A few weeks ago I attended my first funeral. Walking into the wake, I was surprised by how scared I felt to see my grandfather displayed inside the casket. His face was painted in makeup, and he was dressed handsomely in his favorite suit.

Although he looked the same, there was something remarkably different about him. My younger cousins said he was sleeping, but I knew better. His loving smile and passion for life had disappeared and suddenly the man who had made us wooden doll houses and played the piano was no longer there.

Seeing my grandfather like this shook up my world because for the first time I was confronted with the fact that people don’t live forever. I was faced with the reality that you can trust someone and love them with your whole heart, but that you might lose them.

This doesn’t mean, however, you should stop trying.

It’s amazing how after someone dies, your entire family comes together to tell their favorite stories and comfort one another. You fly from all corners of the country, dropping everything all at once because somehow the finality of death makes you realize the importance of what you have.

Somehow you are struck by the beauty of the family and friends surrounding you, but you aren’t quite sure how to tell them how wonderful they all are.

It’s also sad that it takes something as tragic as death to make a family reunite. I hadn’t seen my relatives in over two years because I’d decided to spend my time getting a summer job and traveling to Honduras.

It was strange to think that my family had missed the annual Easter egg hunts and Thanksgiving celebrations because we lived too far away. Should distance really stop you from seeing the most important people in your life? After not seeing their loving faces for so long, it was strange to see them with tears streaming down their cheeks.

After the wake, we talked about how we had loved playing in my grandfather’s garden, hearing his stories and building sandcastles at the beach.

We remembered how we would sit in his basement and watch the wood shavings fly as he carved tiny creations for us when we were younger.
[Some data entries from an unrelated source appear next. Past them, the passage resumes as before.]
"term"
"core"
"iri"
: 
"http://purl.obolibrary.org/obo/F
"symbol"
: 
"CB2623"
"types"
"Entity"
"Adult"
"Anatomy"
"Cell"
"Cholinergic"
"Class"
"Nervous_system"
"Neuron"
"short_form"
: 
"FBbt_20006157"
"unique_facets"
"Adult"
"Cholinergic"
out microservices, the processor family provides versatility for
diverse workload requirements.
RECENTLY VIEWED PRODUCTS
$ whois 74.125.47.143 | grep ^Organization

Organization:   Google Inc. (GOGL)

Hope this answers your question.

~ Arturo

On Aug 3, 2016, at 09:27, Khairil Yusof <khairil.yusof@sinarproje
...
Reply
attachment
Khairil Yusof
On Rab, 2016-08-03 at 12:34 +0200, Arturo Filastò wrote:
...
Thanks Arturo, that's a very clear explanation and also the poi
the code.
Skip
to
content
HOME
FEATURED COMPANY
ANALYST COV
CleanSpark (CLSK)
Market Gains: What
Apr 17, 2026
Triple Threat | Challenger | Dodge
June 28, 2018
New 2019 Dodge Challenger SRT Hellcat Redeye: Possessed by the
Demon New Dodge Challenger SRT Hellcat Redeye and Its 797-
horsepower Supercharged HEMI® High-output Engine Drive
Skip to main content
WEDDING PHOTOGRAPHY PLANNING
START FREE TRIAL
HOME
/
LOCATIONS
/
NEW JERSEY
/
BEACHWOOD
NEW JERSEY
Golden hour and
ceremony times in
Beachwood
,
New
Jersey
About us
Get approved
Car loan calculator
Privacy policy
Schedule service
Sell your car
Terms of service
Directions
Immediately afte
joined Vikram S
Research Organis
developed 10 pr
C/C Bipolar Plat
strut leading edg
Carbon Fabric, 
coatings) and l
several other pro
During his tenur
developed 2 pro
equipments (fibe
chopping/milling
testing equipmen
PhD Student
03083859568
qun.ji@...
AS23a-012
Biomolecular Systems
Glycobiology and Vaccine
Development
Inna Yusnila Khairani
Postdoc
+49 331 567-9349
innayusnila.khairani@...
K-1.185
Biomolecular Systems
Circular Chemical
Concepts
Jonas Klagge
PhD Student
We admired him because he was an honest man who had dedicated every ounce of his love to our family. While I knew that I had loved him all along, I felt ashamed when I realized I hadn’t told him I loved him in years. And now it seemed too late.

Upon returning to Duke, I found myself wanting to hug all my friends and tell them how amazing they were. I wanted each of them to understand how much they meant to me, and how much I genuinely loved being around them. I wanted them to know how they were the people who made me smile and who made Duke my perfect place to be. It didn’t seem right to keep these feelings hidden anymore.

Too often, we’re afraid to say what we truly feel because it means opening up a part of ourselves, making ourselves vulnerable to getting hurt. But sometimes it’s a chance we have to take.

I know we all have those friends who make us laugh when we’ve had a bad day, who write us a note and let us know they care, and who let us be ourselves, however crazy that may be. But I also know that it’s easy to take them for granted and never let them know how spectacular they really are.

Throughout my grandfather’s life, he had always been a Red Sox fan; one of those dedicated fans you see, faithfully believing that the team could break the curse. He kept hoping they would win a game, but year after year he was let down.

But this year my mom felt that things would be different. My grandfather died days before the World Series, and my mom said they would win it for him.

It’s funny how beautiful life can be sometimes.

 

Anne Katharine Wales is a Trinity junior.